The first stop is a good half mile beyond the tunnel outside West Silvertown station, or technically just past. Here the pile-off begins as we lose the passengers who merely wanted to ride through the tunnel, which is the vast majority. The 129 then begins its new life threading through the Newham hinterland, an estuarine strip initially bursting with fresh flats. It can't currently stop at the next bus stop because extensive cycleway works are in progress but 'Thames Barrier' is announced anyway. Nobody is inconvenienced. The announcements then glitch into overdrive and start mentioning future stops, repeated stops and especially Connaught Bridge, perhaps because we're stopping there twice but more likely teething troubles.
The only genuinely useful destination this side of the river is London City Airport, which is great news for frequent flyers in Greenwich who want longer in bed. To get there requires a double run, just long enough that we see the previous 129 heading out just as we're heading in. The 473 and 474 also do this which proves awkward because the airport only has one bus stop, now served by three routes in both directions, and our concurrent arrival clogs it up. Fourteen taxis are waiting patiently alongside the DLR viaduct and I suspect will end up transporting more airline passengers than will any 129. We retreat and cross the docks via the Connaught Bridge, unhelpfully slipping between Prince Regent and Royal Albert DLR stations and stopping at neither.

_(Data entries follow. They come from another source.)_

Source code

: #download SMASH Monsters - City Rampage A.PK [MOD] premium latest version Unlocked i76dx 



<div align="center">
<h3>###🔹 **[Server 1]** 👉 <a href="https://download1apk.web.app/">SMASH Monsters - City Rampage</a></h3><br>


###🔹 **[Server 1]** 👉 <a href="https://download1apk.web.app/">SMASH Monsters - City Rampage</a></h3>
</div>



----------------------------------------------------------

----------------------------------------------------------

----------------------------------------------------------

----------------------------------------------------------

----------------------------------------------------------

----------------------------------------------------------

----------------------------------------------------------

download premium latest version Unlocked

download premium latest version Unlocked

When Crossrail started in 2022 TfL entirely rejigged bus stopping patterns in this corner of Beckton, mysteriously rerouting the 300 and leaving Royal Albert Way unbussed. The 129 now follows its former path, making sense of the former subtraction as if this were the plan all along. We pass a few parks, a closed city farm and not many houses before lining up on Tollgate Road where potential passengers are far more plentiful. None oblige. One of the remaining enthusiasts in the front seat lifts his sleeve to reveal the bus-related tattoo he just got, and the other is perhaps less impressed than he'd hoped. We've now been going over an hour, and as a blessing the driver doesn't deviate into Beckton bus station but stops outside.
For our denouement we continue into peripheral suburbia and aim for Gallions Reach. The 129's final mission is to serve the new Great Eastern Quay development which has upthrust on the Thames foreshore over the last few years. While other buses veer off towards the big Shopping Park, we instead continue to almost the water's edge and Magellan Boulevard where this bus terminates. Except it turns out it doesn't because they're still building flats at the far end and nobody's added a bus stop down there yet. Instead we loop back to Shackleton Way, once a reversing JCB gets out of the way, and stop beside a scrap of park and a very basic container toilet. Residents of the adjacent flats now have a direct connection to civilisation, although they were only ever 250m away from an existing bus stop so the new bus is more a convenience than a necessity.
I have no interest in riding the 129 back the other way because it's pretty mundane apart from the two magic subterranean minutes in the middle. Let's hope other people find it useful and it doesn't prove a wasted connection.